Thibang Sindile Theophilus Phete (born 4 April 1994), known as Cafu Phete is a South African professional soccer player who plays as a defender for Emirati club Al Bataeh and South African national team. He started his career at the Stars of Africa Football Academy.

Club career

Early career
Born in Kimberley, South Africa, Phete began his career in the National First Division with Cape Town-based club Milano United, having previously graduated from the Stars of Africa Academy. In 2014, he joined Segunda Divisão Portuguesa side Tourizense with whom he spent one season.

Vitória Guimarães
On 13 August 2015, Primeira Liga side Vitória Guimarães announced the signing of Phete from Tourizense. He made his debut for the club on 28 November in a 2–1 win over Boavista during which he was booked in the 29th minute before being substituted at half-time for Otávio. He made 12 appearances over the course of the season as Vitória ended in ninth spot on the Primeira Liga table. At the end of the season Phete was joined at the club by fellow countrymen Bongani Zungu and Haashim Domingo who had signed for the upcoming season. He failed to appear for the senior side in the following two seasons, however, after he was moved to the club's reserve squad, Vitória Guimarães B.

## RECORDS
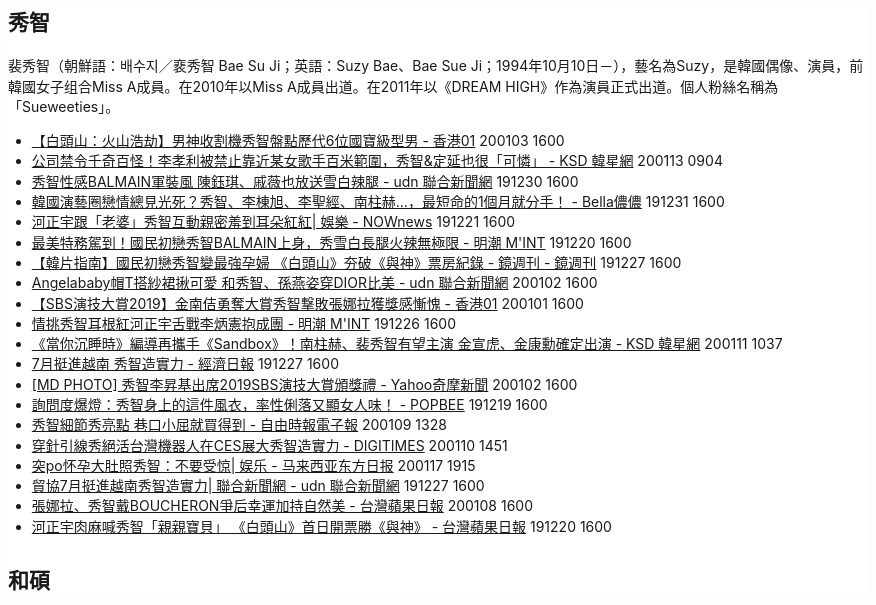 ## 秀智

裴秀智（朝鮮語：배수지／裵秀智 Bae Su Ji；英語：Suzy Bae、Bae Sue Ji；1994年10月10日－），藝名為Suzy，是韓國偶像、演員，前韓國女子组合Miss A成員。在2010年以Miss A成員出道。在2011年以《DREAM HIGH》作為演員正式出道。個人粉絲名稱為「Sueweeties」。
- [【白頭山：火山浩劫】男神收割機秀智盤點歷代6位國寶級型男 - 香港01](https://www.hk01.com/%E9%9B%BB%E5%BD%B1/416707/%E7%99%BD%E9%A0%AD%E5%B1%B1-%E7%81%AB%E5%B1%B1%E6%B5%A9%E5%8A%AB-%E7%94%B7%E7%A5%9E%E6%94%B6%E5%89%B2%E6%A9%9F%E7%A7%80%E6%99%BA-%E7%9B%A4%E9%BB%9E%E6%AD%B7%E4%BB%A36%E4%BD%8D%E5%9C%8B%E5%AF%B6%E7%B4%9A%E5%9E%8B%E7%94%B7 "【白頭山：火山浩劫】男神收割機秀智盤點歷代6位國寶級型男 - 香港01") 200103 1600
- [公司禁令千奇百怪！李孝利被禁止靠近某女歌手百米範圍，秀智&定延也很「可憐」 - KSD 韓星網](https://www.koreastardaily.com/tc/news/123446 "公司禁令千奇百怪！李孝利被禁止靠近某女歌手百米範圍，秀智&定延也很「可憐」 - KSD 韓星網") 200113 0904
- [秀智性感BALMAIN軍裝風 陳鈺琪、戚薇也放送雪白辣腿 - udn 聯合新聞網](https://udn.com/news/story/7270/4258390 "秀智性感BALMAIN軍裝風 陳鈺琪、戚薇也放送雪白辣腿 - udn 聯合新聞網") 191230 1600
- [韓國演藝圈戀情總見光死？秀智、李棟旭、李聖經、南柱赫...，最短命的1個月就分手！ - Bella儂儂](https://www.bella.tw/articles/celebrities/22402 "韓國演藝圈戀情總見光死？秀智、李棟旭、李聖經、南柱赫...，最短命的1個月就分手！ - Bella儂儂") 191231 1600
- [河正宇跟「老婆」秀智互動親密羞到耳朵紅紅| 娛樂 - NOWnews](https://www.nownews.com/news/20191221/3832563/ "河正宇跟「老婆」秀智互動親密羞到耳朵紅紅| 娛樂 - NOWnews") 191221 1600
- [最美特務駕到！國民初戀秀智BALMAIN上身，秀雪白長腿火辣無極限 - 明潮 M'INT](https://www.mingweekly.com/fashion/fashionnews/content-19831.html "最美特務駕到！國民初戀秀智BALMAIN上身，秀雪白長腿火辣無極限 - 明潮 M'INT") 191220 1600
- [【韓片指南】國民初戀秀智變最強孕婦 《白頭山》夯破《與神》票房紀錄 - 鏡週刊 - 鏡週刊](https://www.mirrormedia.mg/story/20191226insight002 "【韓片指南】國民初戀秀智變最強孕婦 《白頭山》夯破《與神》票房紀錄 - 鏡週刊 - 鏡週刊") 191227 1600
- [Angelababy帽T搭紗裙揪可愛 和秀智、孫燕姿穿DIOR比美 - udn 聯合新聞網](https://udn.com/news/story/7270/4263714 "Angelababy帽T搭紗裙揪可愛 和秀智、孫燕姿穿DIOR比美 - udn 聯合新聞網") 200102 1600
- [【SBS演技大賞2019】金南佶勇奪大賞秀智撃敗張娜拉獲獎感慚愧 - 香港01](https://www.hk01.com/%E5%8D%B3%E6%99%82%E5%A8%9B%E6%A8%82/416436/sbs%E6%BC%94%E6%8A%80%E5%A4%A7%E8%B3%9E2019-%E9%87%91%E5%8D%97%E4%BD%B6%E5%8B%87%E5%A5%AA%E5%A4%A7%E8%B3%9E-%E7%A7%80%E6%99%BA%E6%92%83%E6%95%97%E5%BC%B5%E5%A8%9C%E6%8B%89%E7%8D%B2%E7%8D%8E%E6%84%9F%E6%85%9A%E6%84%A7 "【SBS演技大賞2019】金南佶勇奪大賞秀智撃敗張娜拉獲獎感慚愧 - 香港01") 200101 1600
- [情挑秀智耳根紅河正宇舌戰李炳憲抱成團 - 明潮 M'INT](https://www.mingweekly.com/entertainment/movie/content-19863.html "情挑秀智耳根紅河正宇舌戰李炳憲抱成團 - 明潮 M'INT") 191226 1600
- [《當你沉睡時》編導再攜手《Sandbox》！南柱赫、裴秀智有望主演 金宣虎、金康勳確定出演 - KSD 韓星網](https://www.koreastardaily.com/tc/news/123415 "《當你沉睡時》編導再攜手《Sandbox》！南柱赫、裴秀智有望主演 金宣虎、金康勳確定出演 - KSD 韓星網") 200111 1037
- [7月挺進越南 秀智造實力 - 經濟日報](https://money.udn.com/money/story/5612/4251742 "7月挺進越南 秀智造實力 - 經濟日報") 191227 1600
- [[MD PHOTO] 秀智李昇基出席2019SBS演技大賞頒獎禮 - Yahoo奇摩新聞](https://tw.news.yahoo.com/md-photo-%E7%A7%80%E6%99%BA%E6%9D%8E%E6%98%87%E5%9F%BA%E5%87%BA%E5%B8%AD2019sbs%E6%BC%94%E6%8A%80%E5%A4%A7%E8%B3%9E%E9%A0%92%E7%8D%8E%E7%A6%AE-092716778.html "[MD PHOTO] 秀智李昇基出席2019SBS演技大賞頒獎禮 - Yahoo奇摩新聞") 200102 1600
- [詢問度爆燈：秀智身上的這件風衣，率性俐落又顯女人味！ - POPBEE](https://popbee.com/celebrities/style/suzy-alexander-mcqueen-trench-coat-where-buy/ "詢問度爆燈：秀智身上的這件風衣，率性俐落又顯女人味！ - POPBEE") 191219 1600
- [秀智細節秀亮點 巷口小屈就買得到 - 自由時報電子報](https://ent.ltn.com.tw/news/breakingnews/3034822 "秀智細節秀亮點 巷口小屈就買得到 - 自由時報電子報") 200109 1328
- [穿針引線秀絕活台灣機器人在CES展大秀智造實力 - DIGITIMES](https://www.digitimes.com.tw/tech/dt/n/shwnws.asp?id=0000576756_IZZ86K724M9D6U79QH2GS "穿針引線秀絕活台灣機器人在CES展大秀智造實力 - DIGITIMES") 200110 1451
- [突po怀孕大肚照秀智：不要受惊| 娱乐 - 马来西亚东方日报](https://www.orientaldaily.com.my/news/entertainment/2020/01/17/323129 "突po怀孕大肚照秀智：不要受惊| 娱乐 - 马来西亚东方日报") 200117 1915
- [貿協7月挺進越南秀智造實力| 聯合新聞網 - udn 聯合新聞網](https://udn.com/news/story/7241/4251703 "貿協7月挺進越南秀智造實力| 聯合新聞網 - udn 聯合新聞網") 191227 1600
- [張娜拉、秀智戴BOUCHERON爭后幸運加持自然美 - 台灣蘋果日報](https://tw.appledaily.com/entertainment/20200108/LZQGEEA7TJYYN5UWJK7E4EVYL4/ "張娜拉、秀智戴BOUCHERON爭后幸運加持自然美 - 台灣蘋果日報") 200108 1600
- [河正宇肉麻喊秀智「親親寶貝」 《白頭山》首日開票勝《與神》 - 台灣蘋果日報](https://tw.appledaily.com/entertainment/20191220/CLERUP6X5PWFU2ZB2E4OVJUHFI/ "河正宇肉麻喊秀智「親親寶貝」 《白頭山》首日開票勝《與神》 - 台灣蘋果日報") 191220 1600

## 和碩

--

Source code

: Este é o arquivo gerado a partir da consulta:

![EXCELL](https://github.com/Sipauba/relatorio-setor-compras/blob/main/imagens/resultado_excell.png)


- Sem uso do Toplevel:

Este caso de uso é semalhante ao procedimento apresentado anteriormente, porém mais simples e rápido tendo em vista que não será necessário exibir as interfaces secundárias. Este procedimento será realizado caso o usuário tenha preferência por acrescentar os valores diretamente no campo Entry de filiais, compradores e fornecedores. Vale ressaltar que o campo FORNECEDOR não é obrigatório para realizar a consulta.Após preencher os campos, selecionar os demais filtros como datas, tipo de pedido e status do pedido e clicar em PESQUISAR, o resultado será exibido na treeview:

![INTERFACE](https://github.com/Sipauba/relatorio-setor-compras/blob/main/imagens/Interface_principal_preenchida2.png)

---

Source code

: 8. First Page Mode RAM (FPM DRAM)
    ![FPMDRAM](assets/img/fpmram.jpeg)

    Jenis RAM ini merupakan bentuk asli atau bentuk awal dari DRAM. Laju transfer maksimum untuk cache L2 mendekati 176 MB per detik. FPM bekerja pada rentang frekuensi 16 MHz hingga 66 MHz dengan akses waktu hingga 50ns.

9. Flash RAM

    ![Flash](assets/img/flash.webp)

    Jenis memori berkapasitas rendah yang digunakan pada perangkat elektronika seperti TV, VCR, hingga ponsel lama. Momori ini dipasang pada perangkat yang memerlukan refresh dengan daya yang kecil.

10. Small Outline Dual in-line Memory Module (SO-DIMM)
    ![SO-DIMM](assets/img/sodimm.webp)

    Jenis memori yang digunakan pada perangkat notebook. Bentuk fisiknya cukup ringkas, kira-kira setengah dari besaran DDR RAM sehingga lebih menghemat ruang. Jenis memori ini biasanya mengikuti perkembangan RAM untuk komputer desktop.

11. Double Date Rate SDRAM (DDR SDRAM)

## REQUIRED ACTION 1
Rewrite the paragraph beginning "On 13 August 2015" from the Cafu Phete article above as a shorter bulleted list that keeps its main facts.
## REQUIRED ACTION 2
According to the Cafu Phete article above, which club did Phete join in 2014?

## WRITTEN ANSWER 1
- On 13 August 2015, Primeira Liga side Vitória Guimarães announced it had signed Phete from Tourizense.
- He debuted on 28 November in a 2–1 win over Boavista. He was booked in the 29th minute and replaced by Otávio at half-time.
- He made 12 appearances that season, and Vitória finished ninth in the Primeira Liga.
- At the end of the season, fellow South Africans Bongani Zungu and Haashim Domingo joined the club.
- He was moved to the reserve squad, Vitória Guimarães B, and did not appear for the senior side in the next two seasons.

## WRITTEN ANSWER 2
He joined the Segunda Divisão Portuguesa side Tourizense.